# Plastisol transfers can be picked/scratched off??



## brendanmacie (Oct 10, 2015)

Hey everyone this is my first post and I need some help after trying multiple things. My plastisol transfers are one color black from semo imprints (which look great and had great service with). The problem is that if i scratch it with my fingernail they will start to peel off. I've adjusted pressure time and heat multiple times. Everyone seemed to have good results with them, I just cant get it down. Any suggestions as to exactly what amount of heat, time, and pressure? Thanks so much!

I'm printing on Gildan 100% Ultra cotton t shirts, 2000


----------



## jennGO (Mar 11, 2014)

Are you preheating the shirt to remove moisture? Have you tried preheating a little longer if you live in a humid area? Have you tested the temp of your press to see if it is calibrated? Do you think it is a poorly made press with cold spots and that is why your transfers don't stick?

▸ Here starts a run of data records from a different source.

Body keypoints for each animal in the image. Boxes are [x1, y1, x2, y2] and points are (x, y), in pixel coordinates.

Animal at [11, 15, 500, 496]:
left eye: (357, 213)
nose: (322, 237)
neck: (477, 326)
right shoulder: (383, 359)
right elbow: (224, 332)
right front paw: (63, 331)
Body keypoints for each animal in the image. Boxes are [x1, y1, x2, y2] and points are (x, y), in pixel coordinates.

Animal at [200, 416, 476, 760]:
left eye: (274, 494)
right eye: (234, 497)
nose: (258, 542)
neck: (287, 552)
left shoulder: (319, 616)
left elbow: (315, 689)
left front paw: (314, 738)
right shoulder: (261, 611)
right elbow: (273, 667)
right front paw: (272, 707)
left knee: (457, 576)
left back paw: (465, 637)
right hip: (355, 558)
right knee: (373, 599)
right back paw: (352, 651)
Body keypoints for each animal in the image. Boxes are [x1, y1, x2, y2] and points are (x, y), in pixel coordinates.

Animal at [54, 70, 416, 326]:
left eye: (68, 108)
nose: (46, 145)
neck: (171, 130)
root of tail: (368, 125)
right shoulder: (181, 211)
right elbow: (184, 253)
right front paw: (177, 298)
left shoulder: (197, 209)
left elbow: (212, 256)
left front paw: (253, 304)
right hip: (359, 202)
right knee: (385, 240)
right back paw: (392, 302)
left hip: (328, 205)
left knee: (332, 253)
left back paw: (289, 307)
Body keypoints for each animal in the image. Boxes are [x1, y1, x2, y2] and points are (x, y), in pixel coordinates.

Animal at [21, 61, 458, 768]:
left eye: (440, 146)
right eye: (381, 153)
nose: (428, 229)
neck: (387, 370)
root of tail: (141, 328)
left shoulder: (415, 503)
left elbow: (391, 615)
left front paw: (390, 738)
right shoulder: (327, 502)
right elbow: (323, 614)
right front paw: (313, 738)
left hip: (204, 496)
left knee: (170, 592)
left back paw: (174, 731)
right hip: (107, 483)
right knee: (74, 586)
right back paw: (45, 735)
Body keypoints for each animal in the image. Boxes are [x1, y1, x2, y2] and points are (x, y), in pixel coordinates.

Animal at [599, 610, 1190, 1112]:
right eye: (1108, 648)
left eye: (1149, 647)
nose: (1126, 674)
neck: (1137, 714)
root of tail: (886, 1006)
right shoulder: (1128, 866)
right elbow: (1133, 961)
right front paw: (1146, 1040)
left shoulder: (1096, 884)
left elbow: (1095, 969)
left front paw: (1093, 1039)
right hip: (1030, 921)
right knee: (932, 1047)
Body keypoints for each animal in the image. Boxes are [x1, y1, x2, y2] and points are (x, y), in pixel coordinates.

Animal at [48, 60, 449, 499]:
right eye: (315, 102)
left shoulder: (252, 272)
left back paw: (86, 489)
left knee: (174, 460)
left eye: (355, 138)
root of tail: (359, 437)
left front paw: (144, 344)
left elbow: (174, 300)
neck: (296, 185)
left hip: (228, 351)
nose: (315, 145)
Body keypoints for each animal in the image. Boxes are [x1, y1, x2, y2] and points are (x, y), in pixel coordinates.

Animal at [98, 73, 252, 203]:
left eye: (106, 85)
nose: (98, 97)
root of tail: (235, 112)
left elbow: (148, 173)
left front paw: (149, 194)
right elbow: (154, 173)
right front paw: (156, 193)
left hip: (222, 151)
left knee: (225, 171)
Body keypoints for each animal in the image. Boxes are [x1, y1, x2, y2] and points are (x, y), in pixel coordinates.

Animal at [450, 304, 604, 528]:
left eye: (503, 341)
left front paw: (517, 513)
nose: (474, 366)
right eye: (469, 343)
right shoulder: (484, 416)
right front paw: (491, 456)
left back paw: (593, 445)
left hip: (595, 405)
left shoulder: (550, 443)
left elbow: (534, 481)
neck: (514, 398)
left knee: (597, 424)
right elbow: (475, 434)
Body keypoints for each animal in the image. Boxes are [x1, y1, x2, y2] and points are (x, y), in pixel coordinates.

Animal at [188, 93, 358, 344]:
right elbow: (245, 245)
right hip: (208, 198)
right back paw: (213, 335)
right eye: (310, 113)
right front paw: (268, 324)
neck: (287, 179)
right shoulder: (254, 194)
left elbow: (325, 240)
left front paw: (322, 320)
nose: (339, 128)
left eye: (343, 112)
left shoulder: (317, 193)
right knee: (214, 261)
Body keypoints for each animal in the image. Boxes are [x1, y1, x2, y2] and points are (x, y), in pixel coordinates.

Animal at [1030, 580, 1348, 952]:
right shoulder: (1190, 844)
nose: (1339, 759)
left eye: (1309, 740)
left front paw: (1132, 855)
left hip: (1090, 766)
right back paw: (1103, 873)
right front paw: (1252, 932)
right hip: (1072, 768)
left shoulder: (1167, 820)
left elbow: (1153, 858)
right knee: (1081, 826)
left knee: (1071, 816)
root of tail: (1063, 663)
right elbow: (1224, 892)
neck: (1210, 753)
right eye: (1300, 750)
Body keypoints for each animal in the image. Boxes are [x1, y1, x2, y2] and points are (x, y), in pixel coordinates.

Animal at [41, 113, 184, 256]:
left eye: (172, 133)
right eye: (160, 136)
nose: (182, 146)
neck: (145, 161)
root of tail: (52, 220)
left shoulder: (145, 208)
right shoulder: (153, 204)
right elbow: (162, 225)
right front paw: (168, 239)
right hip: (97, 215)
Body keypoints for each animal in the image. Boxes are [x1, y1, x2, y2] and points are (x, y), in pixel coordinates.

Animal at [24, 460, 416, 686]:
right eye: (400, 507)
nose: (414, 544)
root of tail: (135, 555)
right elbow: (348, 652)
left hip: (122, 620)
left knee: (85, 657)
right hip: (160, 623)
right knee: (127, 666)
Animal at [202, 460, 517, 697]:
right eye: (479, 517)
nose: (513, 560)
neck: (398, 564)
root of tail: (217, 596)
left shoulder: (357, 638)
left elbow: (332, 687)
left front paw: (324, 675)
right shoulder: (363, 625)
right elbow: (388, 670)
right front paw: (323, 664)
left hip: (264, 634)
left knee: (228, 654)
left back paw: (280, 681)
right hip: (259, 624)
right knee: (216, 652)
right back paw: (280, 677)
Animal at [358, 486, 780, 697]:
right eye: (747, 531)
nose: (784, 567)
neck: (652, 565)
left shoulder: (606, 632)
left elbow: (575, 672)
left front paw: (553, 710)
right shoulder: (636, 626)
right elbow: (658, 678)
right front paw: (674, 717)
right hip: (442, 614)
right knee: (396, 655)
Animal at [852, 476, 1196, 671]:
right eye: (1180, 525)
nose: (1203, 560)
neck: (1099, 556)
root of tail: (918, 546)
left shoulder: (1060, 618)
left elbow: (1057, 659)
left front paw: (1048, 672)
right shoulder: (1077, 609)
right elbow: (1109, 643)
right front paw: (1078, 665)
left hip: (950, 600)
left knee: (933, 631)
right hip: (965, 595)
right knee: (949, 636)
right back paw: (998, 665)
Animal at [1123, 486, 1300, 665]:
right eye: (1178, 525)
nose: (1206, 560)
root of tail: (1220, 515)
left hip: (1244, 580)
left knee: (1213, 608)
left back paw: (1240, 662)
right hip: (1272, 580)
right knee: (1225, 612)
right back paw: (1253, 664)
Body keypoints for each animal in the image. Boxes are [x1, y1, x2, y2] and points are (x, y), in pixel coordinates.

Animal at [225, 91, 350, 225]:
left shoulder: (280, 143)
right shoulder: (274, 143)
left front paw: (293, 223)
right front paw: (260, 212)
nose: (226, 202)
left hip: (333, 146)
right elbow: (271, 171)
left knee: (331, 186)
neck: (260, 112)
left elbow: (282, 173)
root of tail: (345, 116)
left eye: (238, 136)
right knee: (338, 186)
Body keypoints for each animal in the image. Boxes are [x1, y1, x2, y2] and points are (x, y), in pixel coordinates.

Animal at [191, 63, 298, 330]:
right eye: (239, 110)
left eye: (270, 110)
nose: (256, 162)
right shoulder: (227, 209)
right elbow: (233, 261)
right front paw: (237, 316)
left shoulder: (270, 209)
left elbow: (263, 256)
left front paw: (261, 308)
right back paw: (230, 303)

Have you asked Semo for a sample pack to test to deduce if it is your press or a poorly cured transfer? Why did you decide to scratch the shirt?


----------



## brendanmacie (Oct 10, 2015)

jennGO said:


> Are you preheating the shirt to remove moisture? Have you tried preheating a little longer if you live in a humid area? Have you tested the temp of your press to see if it is calibrated? Do you think it is a poorly made press with cold spots and that is why your transfers don't stick? Have you asked Semo for a sample pack to test to deduce if it is your press or a poorly cured transfer? Why did you decide to scratch the shirt?


Thanks for the response I will try preheating longer because the room does get quite humid, and I'll probably be purchasing a temp gun and will post the results thanks a lot!


----------